Teaching and learning:
- Use of religious artefacts wherever possible.
- Active learning – discussions, debates, role play and reflection.
- Enquiry based learning – asking and answering questions about life, moral and religious issues.
- Use of quality online resources such as video clips, museums and virtual tours
- Creative and expressive activities including music, art and poetry
- Circle Time so children can explore and express their thoughts and beliefs
- Visits and Visitors – whenever possible we endeavour to use first hand direct experience to build upon children’s learning in class. Visits from believers and leaders of various faiths are sought for each theme where possible and we are looking to extend our provision through visits to religious buildings.
Wider opportunities: Our school has a strong and enduring partnership with Christchurch Clevedon, providing valuable opportunities beyond the classroom. Every year, we come together for special church services during Harvest, Christmas, and Easter, enhancing our sense of community and celebration. Furthermore, the Reverend regularly joins us to lead collective worship for the entire school, fostering a sense of togetherness.
Collective Worship: Collective Worship takes place daily with a different focus.
End of Early Years Foundation Stage Expectations:
Pupils encounter religions and worldviews through special people, books, times, places and objects and by visiting places of worship. They listen to and talk about stories. Pupils are introduced to subject specific words and use all their senses to explore beliefs, practices and forms of expression. They ask questions and reflect on their own feelings and experiences. They use their imagination and curiosity to develop their appreciation of and wonder at the world in which they live.

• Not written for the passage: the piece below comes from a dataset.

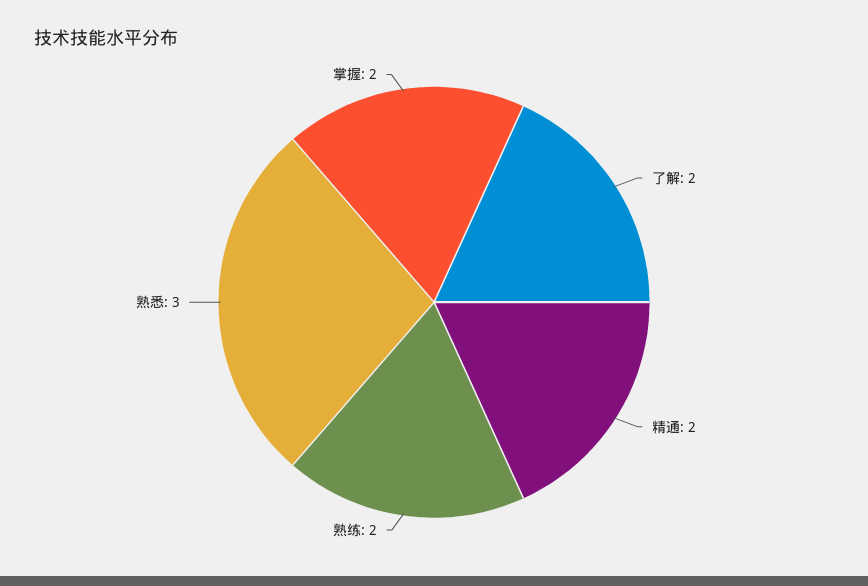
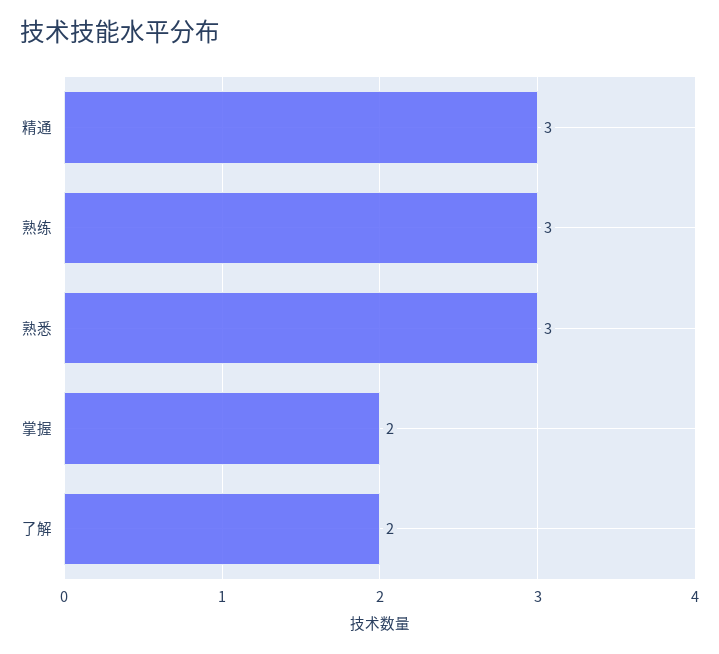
精通: 2 -> 3
熟练: 2 -> 3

End of Key Stage 1 Expectations:
Throughout Key Stage 1, pupils explore Christianity and one other religion (Judaism). They learn about different beliefs about God and the world around them. They encounter and respond to a range of stories, artefacts and other religious materials. They learn to recognise that beliefs are expressed in a variety of ways, and begin to use specialist vocabulary. They begin to understand the importance and value of religion and belief, especially for other children and their families. Pupils are encouraged to ask relevant questions and develop a sense of wonder about the world, using their imaginations. They talk about what is important to them and others, valuing themselves, reflecting on their own feelings and experiences and developing a sense of belonging.
End of Key Stage 2 Expectations:
Throughout Key Stage 2, pupils learn about Christianity and three other religions, (Judaism, Isalm, Hinduism) recognising the impact of religion and belief locally, nationally and globally. They make connections between differing aspects of religion and consider the different forms of religious expression. They consider the beliefs, teachings, practices and ways of life central to religion. They learn about sacred texts and other sources and consider their meanings. They begin to recognise diversity in religion, learning about similarities and differences both within and between religions and beliefs and the importance of dialogue between them. They extend the range and use of specialist vocabulary. They recognise the challenges involved in distinguishing between ideas of right and wrong, and valuing what is good and true. They communicate their ideas, recognising other people's viewpoints. They consider their own beliefs and values and those of others in the light of their learning in religious education.